PROBLEM STATEMENT: Transcribe a passage from the Permanent Waves review below, starting at the words "Elton John - 21" and ending after the words "good to anybody.".

EXTRACT:
──────────────────────────────

Permanent Waves #20
Livin' in the past, it's a new generation!
Welcome, or welcome back, to Permanent Waves, a weekly-ish expedition into the power pop (and beyond!) of the year 1980.
Eight albums this week, and maybe I’m just stressed from other stuff but most of it was none too impressive— with one BIG exception! Who’s the lucky duck? Read on to find out. Let’s mindset.
Elton John - 21 at 33
The Bitch is BACK from a truly embarrassing ‘79 whiff at disco with an album of nominally less embarrassing over-produced yacht rock featuring boring Toto guitarist Steve Lukather, boring Captain & Tennille non-Captain Toni Tennille, and former boring Eagles Don Henley and the other one. I quite like the camaraderie and terse bounce of “Two Rooms At The End of the World”, and Tom Robinson does a fine job co-writing the lyrics of “Sartorial Eloquence” and “Never Gonna Fall in Love Again”, though the over-production still murders the latter. He sounds like he’s doing better coke than he was last year, and more of it, but still not enough to be much fun, and an Elton album without fun isn’t any good to anybody.
VERDICT: SKIP
Devo - Freedom of Choice
I like Devo, but I don’t love them, and even sort of think of loving Devo as some signifier of self-impressed wake up sheeple misanthropy. So, I hold ‘em at arms’ length, I suppose, but that’s partly because I do see the appeal, really: they make you feel clever for listening to them, and their angular synthesizers do a good job of winking at the camera. I also think that Duty Now For the Future is a lot better than Q: Are We Not Men?, and even though Freedom of Choice is more uneven than Duty, it reaffirms my hunch that Devo is a much better pop band than they are a punk band. “Whip It” is simply too weird and earworm-y to ignore, and you can really tell it was written by men with an autistic fixation on advertising jingles. “Girl U Want” might be their best song yet, almost as funny as “Wiggly World” and even catchier to compensate. And “Gates of Steel” is a very solid deep cut. They’re still at arms’ length, though, because they’re still self-impressed enough to fill half an album with half-written attempts to recreate the singles, and misanthropic enough to try and pass it off as political commentary.

──────────────────────────────

DATA BELOW:

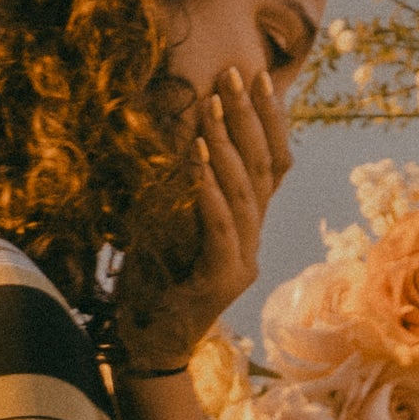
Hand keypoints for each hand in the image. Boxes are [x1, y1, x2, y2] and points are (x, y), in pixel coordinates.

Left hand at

──────────────────────────────

ANSWER TO THE EXERCISE:
Elton John - 21 at 33
The Bitch is BACK from a truly embarrassing ‘79 whiff at disco with an album of nominally less embarrassing over-produced yacht rock featuring boring Toto guitarist Steve Lukather, boring Captain & Tennille non-Captain Toni Tennille, and former boring Eagles Don Henley and the other one. I quite like the camaraderie and terse bounce of “Two Rooms At The End of the World”, and Tom Robinson does a fine job co-writing the lyrics of “Sartorial Eloquence” and “Never Gonna Fall in Love Again”, though the over-production still murders the latter. He sounds like he’s doing better coke than he was last year, and more of it, but still not enough to be much fun, and an Elton album without fun isn’t any good to anybody.